Ævar Arnfjörð Bjarmason <avarab@xxxxxxxxx> · Thu, 03 Feb 2022 18:39:29 +0100

On Thu, Feb 03 2022, Han-Wen Nienhuys wrote:

> On Tue, Feb 1, 2022 at 11:12 PM Junio C Hamano <gitster@xxxxxxxxx> wrote:
>>
>> Ævar Arnfjörð Bjarmason <avarab@xxxxxxxxx> writes:
>>
>> > We could surely add magic record types, but how would such a dance be
>> > performed while keeping compatibility with existing JGit clients?
>>
>> Yes.  It is exactly the point of the question I asked.  If it is
>> simple and easy to add such a new type that is ignored/skipped by
>> existing clients, then we can go that route.  If it is simple and
>> easy to add a new bit per ref that existing clients would not barf,
>> we can use that as an alternative implementation strategy.
>
> I'm not sure that there are any JGit clients: I committed reftable
> support at the end of 2019. Before that time, we were running it
> internally at Google, but only ref storage, and without the posix
> part. Reflogs were never stored in refable, and I actually found a
> couple of bugs in Shawn's Java code.
>
> Gerrit has increasingly started using Git as a database, and the
> packed/loose system is just not a very good database, so that
> motivates the work reftable in general. But the folks who run Gerrit
> on a POSIX filesystem want to be sure that isn't a fringe feature, so
> they only want to start using it once Git itself supports it. So there
> is a chicken & egg problem.
>
> It's sad that we have to introduce an existence bit to make things
> work, but overall it is probably easier for me to do than trying to
> make sense of sequencer.c and how it uses refs/stash@{0}.
>
> Technically, the only obstacle I see is that we'd need to treat an
> existence entry especially for the purpose of compaction/gc: we can
> discard older entries, but we shouldn't discard the existence bit, no
> matter how old it is.

Ah, that's very informative. I had been assuming (or misremembered) that
reftable was already seeing production use at Google. Perhaps I
remembering the now-dead Google Code (or whatever it was called). Maybe
not.

In any case, not being locked into the format as specified is very
nice. So is it basically seeing no (production) use anywhere as far as
you know? Whether that's in production at Google, or some third parties
via JGit-something (maybe as editor libraries?).

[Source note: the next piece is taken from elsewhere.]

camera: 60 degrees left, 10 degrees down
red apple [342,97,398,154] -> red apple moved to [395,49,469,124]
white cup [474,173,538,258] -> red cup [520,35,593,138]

Taking a bit of a step back.

I do think that generally speaking parts of this series are putting the
cart before the horse in seemingly trying to get the test suite clean
before we have the integration in-tree.

Not everything you have here, but some of it.

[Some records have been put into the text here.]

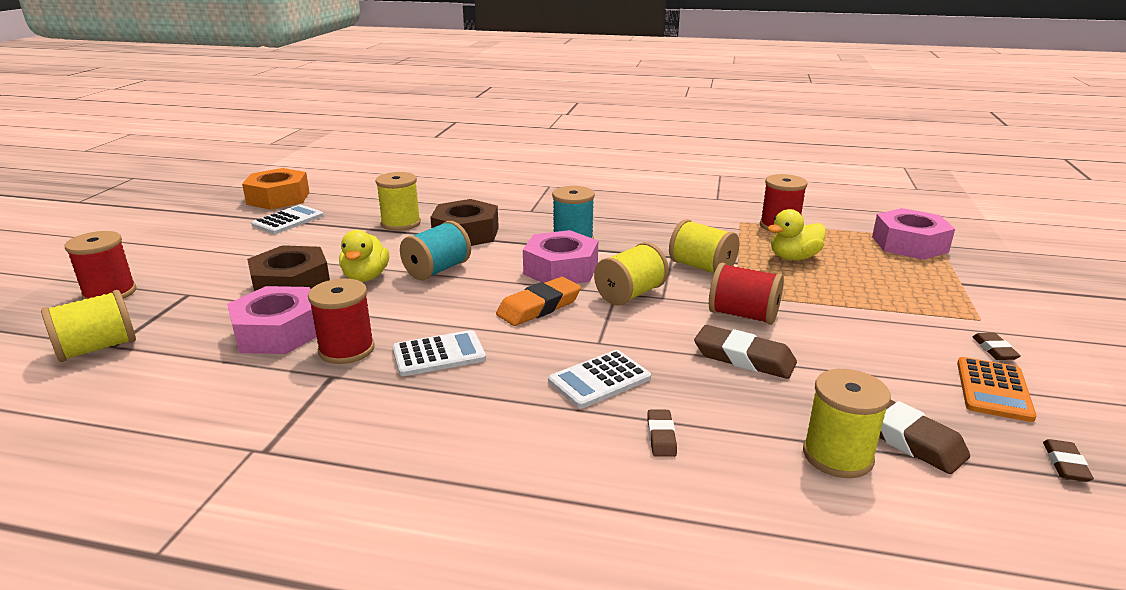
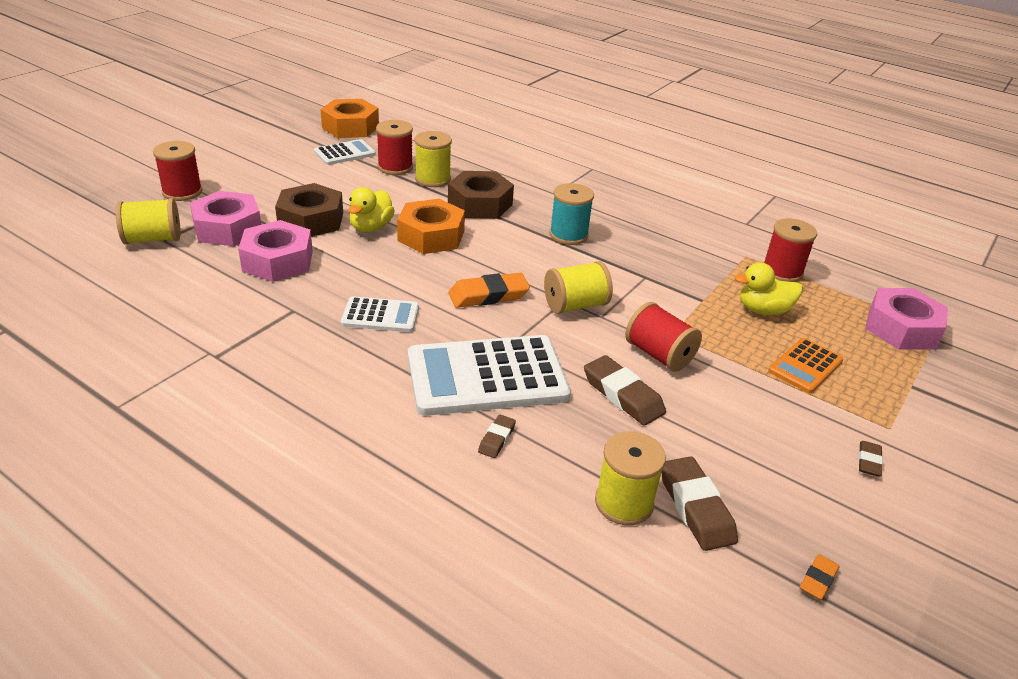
camera: 20 degrees right, 10 degrees up
red spool [308,278,375,364] -> red spool moved to [376,120,413,175]
turquoise spool [400,221,471,281] -> orange nut [397,199,465,254]
pink nut [523,230,598,283] -> pink nut moved to [190,191,261,246]
white calculator [548,350,651,409] -> white calculator [408,335,571,416], size x1.94
yellow spool [669,219,739,273] -> none
orange calculator [957,357,1037,422] -> orange calculator moved to [768,338,843,393]
brown eraser [1043,439,1094,482] -> orange eraser [800,554,840,600]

I know I'm the one who started encouraging you to work towards getting
the test mode passing, but I think that while it's good to mark some
obviously file-only tests beforehand, anything where we have different
behavior under reftable should really come after.

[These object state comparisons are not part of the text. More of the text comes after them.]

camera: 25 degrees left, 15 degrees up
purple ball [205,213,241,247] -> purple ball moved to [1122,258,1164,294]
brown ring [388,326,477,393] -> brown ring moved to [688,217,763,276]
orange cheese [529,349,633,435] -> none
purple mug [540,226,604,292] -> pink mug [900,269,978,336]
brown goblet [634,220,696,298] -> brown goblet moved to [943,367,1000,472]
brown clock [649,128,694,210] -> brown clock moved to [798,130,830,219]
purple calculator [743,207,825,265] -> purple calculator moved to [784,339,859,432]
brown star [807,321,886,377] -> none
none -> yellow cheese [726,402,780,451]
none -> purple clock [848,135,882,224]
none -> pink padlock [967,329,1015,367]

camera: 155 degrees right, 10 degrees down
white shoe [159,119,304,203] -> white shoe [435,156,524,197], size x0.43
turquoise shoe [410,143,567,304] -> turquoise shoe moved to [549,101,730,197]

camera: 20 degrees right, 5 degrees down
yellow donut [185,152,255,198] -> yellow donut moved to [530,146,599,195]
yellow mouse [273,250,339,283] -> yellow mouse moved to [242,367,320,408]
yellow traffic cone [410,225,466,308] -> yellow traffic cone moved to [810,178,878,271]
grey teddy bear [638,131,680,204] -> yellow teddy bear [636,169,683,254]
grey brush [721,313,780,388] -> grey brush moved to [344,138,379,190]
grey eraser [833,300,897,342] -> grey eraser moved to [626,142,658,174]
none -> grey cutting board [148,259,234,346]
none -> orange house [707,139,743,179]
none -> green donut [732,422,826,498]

Because then we can positively assert what we do differently, not just
skip an existing test.

And yes, for many tests that will require rewriting their setup, because
they conflate things that are backend-independent, such as the general
question of "can we ask about reflog existence?" with the implementation
detail of the test setup, which oftentimes is file-backend specific.

Of course that will mean we'll have some interim period where our test
suite is a dumpster fire under GIT_TEST_REFTABLE=true, and I think
that's fine, as long as we work towards getting it passing, and as long
as the non-stability of the nascent backend is very prominently
advertised in the interim.

I.e. I think *the* issue with the original series you had in this regard
was that git-init.txt (or whatever it was) basically just discussed
enabling reftable matter-of-factly, when we were still failing
tens/hundreds of tests, which is just setting up a big bear trap for
users to step into.

But if we just changed those docs a bit to note "!!WARNING WARNING!!
EXPERIMENTAL AND UNSTABLE !!WARNING WARNING!!" or whatever we could
merge the API integration parts sooner than later, even with a lot of
known-broken tests.

We could then whitelist the broken parts, and work on narrowing that set
down. Similar what the SANITIZE=leak mode is currently doing for memory
leaks.

I think that would make things a lot easier when reviewing submissions
like these, in that we have reftable/* in-tree already, but with the
"real" integration we could check how files/reftable backends behave,
add the diverging behavior to tests etc.

What do you think?